Patagonia attempts to pin this on the government, implying that any rules that restrict a climber's freedom of expression would be bad. And they claim to encourage respect for the environment. How about respect for other park visitors? Does Patagonia care about that? Potter obviously doesn't; imagine that you travel 1500 miles to see Delicate Arch and when you finally arrive, some chalk-covered moron is sitting on it!

The Slackpacker urges the government to enact laws to provide stronger protection for such (pardon the pun) delicate natural formations. Unfortunately, this protection will likely mean that Delicate Arch will soon be in the same category as Landscape Arch or Old Faithful -- we'll only be able to view it from a distance. Thank Dean Potter and Patagonia when that happens -- when you abuse freedom, you lose it. But if that's what it takes to protect Delicate Arch, so be it.

The Slackpacker urges the National Park Service to maintain a constant vigil to protect this one-of-a-kind national treasure. Next time shoot 'em down. (c'mon, I'm only kidding...I think).

[in this section of the article we called for a boycott of Patagonia products. Because they admit their error, we called off the boycott.

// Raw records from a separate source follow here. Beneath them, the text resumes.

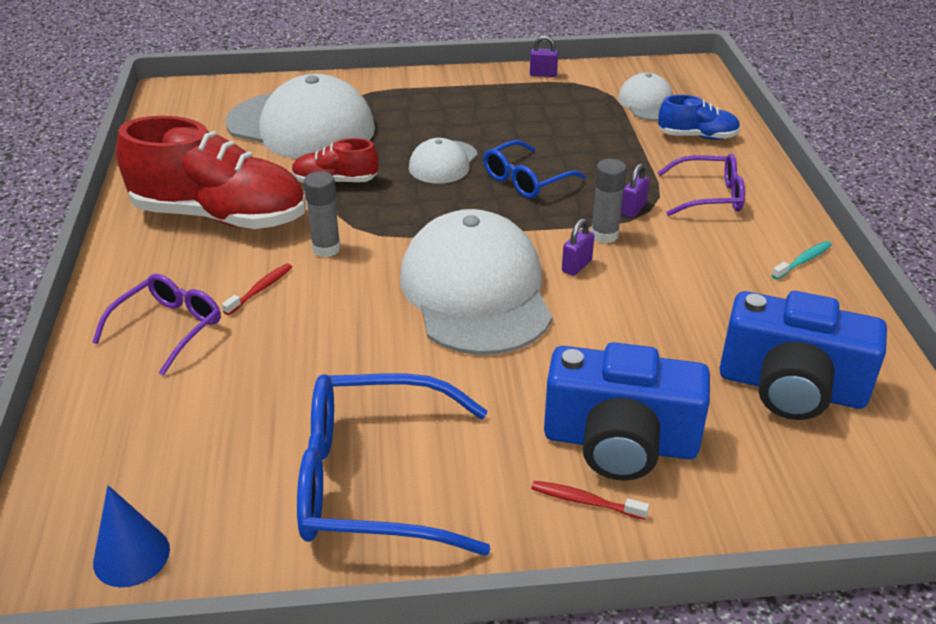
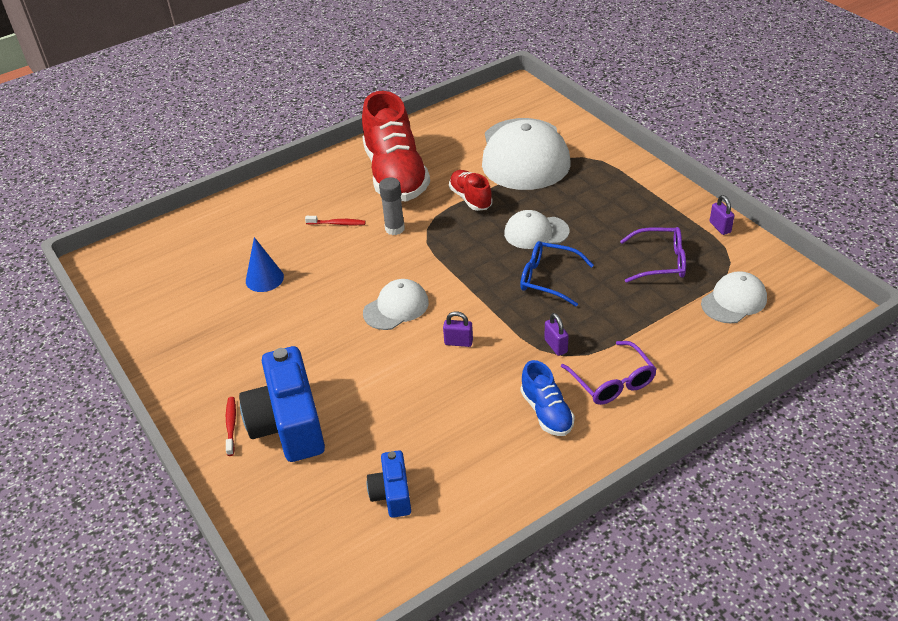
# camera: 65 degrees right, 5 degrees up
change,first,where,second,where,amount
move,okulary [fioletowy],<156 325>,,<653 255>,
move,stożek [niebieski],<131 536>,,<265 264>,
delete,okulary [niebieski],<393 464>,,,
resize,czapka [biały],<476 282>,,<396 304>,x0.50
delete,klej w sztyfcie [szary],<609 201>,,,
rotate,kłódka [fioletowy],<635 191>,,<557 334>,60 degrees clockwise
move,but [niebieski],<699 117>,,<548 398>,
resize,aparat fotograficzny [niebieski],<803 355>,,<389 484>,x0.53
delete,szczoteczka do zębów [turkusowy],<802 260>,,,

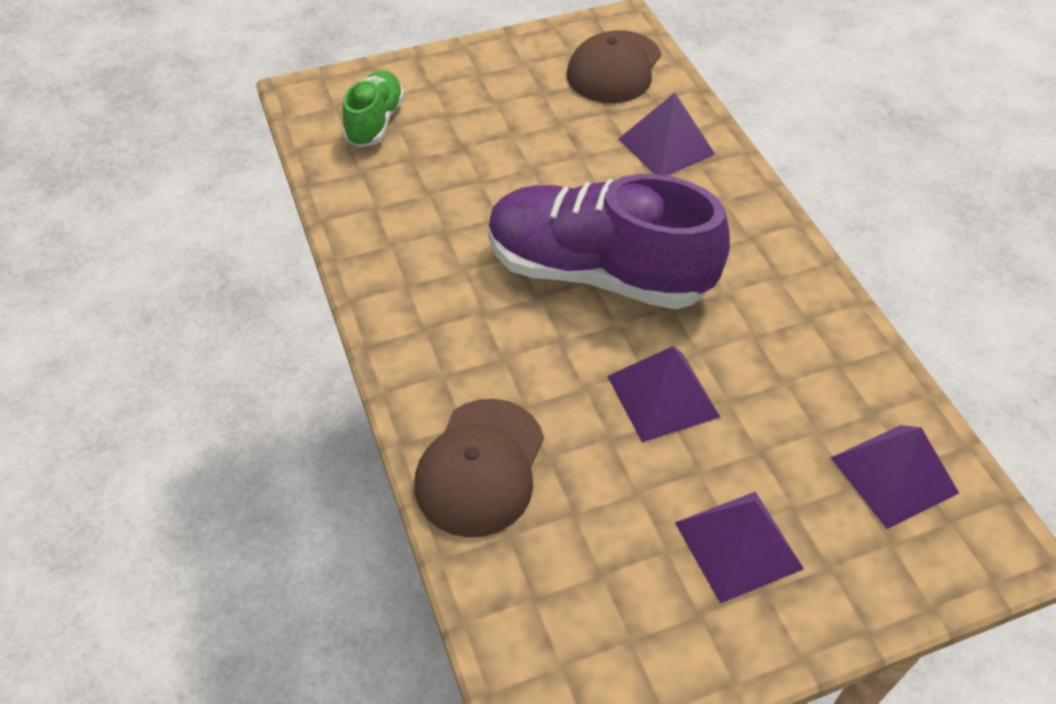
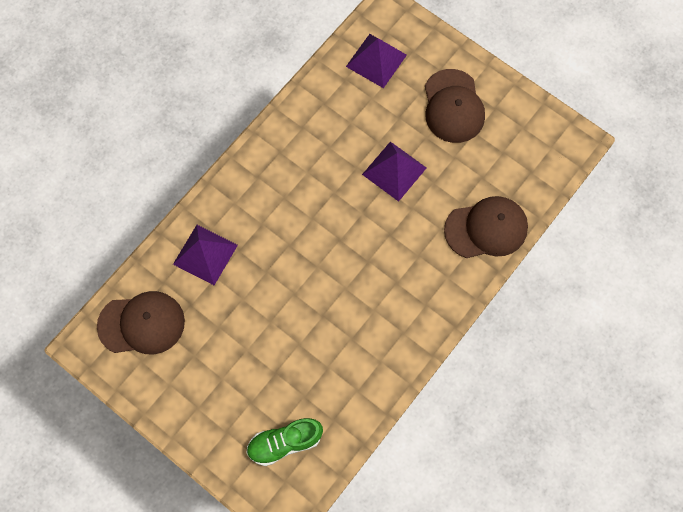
# camera: 120 degrees left, 20 degrees up
change,first,where,second,where,amount
delete,but [fioletowy],<609 242>,,,
replace,piramida [fioletowy],<739 547>,czapka [brązowy],<455 106>,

Patagonia makes good stuff.]

It is shameful that a company historically devoted to the preservation of our environment can have so little regard for a national treasure. Again, by being so concerned about one man's personal view of freedom, they are showing complete disregard for the rest of the climbing community, and freedom for all.

Patagonia must do a 180 on this. Dean Potter must display complete repentance for his utter disregard for Delicate Arch and the American people who own it.

IMPORTANT UPDATE: the community is no longer calling for a boycott of Patagonia products. And assuming he is sincere, we accept Potter's apology. The above article will be left on the site for a short period of time simply for information, reference, and public record.

As climbers in a rapidly shrinking world, we must not only ask ourselves if we are capable of climbing something, we must ask ourselves if it is appropriate to climb something.

In most cases, it is appropriate to climb anything. But anytime an object is even half as iconic as Delicate Arch, restraint is called for, no matter how troubling it might be.

There is honor in climbing. There is no honor in climbing Delicate Arch.